COMMEMORATION DE TOUS LES FIDÈLES DÉFUNTS
SAINTE MESSE EN SUFFRAGE DES CARDINAUX ET ÈVÊQUES DÉCÉDÉS AU COURS DE L'ANNÉE
HOMÉLIE DU PAPE FRANÇOIS
Basilique Saint-Pierre, autel de la Chaire
Mercredi 2 novembre 2022
Les lectures que nous avons écoutées suscitent en nous, en moi, deux mots : attente et surprise.
L’attente exprime le sens de la vie, parce que nous vivons dans l'attente de la rencontre : la rencontre avec Dieu, qui est le motif de notre prière d'intercession aujourd’hui, spécialement pour les cardinaux et les évêques décédés au cours de l’année écoulée, à l’intention desquels nous offrons ce Sacrifice eucharistique.
Nous vivons tous dans l'attente, dans l'espérance de nous sentir adressées un jour ces paroles de Jésus : « Venez, les bénis de mon Père » (Mt 25, 34). Nous sommes dans la salle d'attente du monde pour entrer au paradis, pour prendre part à ce « festin pour tous les peuples » dont nous a parlé le prophète Isaïe (cf. 25, 6). Il dit quelque chose qui nous réchauffe le cœur parce qu'il accomplira précisément nos plus grandes attentes : le Seigneur « fait disparaître la mort à jamais » et « essuie les pleurs sur tous les visages » (v. 8). C'est beau quand le Seigneur vient sécher les larmes ! Mais c'est si mauvais quand on espère que c'est quelqu'un d'autre, et non le Seigneur, qui les sèche. Et c’est encore plus mauvais de ne pas avoir de larmes. Alors nous pourrons dire : « C’est notre Dieu, en lui nous espérions » — celui qui essuie les larmes —; réjouissons-nous du salut qu'il nous a donné» (v. 9). Oui, nous vivons dans l'attente de recevoir des biens si grands et si beaux que nous ne parvenons pas même à les imaginer, parce que, comme nous l'a rappelé l'apôtre Paul, nous sommes « héritiers de Dieu, et cohéritiers du Christ » (Rm 8, 17) et « nous attendons de vivre pour toujours, dans l'attente de la rédemption de notre corps » (cf. v. 23).

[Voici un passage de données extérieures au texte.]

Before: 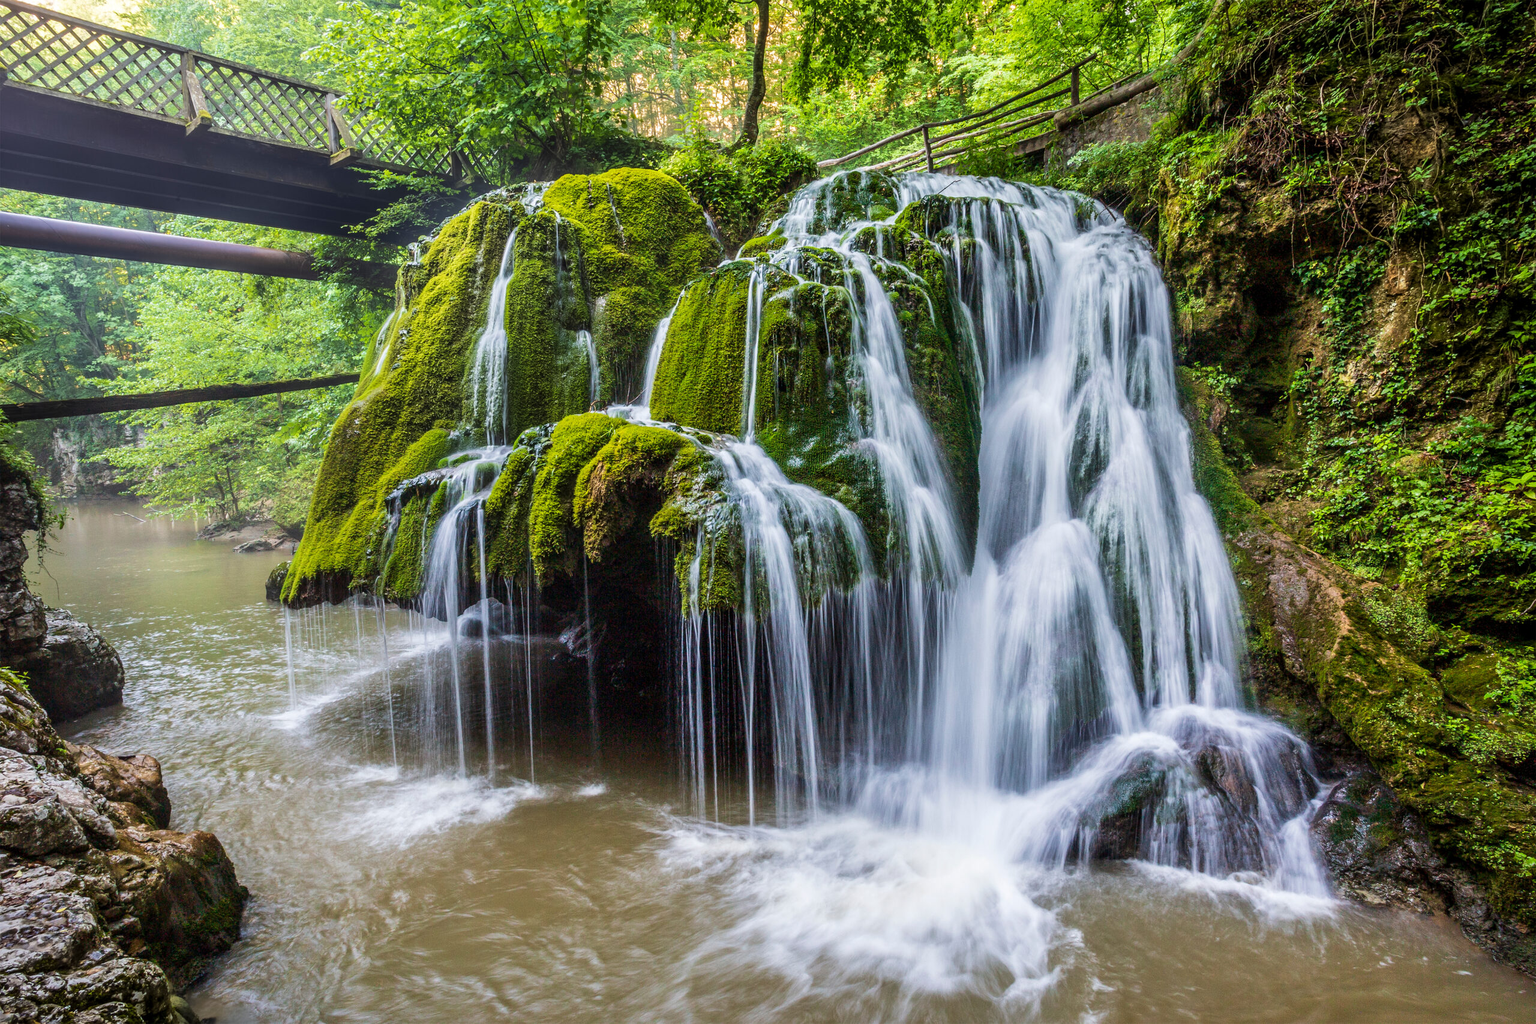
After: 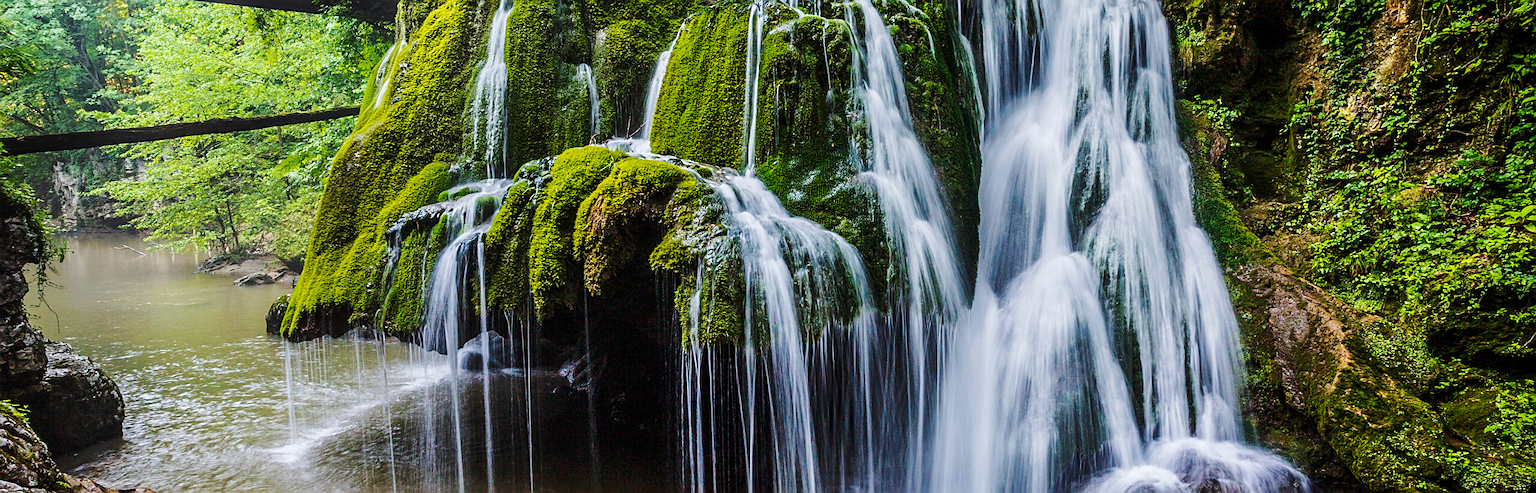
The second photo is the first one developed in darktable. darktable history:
base curve: curves: ch0 [(0, 0) (0.073, 0.04) (0.157, 0.139) (0.492, 0.492) (0.758, 0.758) (1, 1)], preserve colors none
crop and rotate: top 26.12%, bottom 25.618%
tone curve: curves: ch0 [(0, 0) (0.003, 0.003) (0.011, 0.011) (0.025, 0.024) (0.044, 0.043) (0.069, 0.068) (0.1, 0.098) (0.136, 0.133) (0.177, 0.173) (0.224, 0.22) (0.277, 0.271) (0.335, 0.328) (0.399, 0.39) (0.468, 0.458) (0.543, 0.563) (0.623, 0.64) (0.709, 0.722) (0.801, 0.809) (0.898, 0.902) (1, 1)], preserve colors none
sharpen: on, module defaults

Frères et sœurs, nourrissons l'attente du Ciel, exerçons-nous dans le désir du paradis. Cela nous fait du bien de nous demander aujourd'hui si nos désirs ont quelque chose à voir avec le Ciel. Parce que nous risquons d'aspirer constamment à des choses qui passent, de confondre les désirs avec les besoins, de placer les attentes du monde avant l'attente de Dieu. Mais perdre de vue ce qui compte pour suivre le vent serait la plus grande erreur de la vie. Regardons vers le haut, parce que nous sommes en chemin vers le haut, tandis que les choses d'en bas n'iront pas là-haut : les meilleures carrières, les plus grands succès, les titres et reconnaissances les plus prestigieux, les richesses accumulées et les gains sur terre, tout cela disparaîtra en un instant, tout. Et toute attente placée en elles sera déçue pour toujours. Pourtant, combien de temps, combien d'efforts et d'énergie dépensons-nous en nous préoccupant et en nous attristant pour ces choses, en laissant s’affaiblir la tension vers la maison, en perdant de vue le sens du chemin, la destination du voyage, l'infini auquel nous tendons, la joie pour laquelle nous respirons ! Demandons-nous : est-ce que je vis ce que je dis dans le Credo, c'est-à-dire « j’attends la résurrection des morts et la vie du monde à venir » ? Et comment va mon attente ? Suis-je capable d’aller à l’essentiel ou suis-je distrait par tant de choses superflues ? Est-ce que je cultive l'espérance ou est-ce que je vais de l’avant en me plaignant parce que je donne trop de valeur à tant de choses qui ne comptent pas et qui passeront ensuite ?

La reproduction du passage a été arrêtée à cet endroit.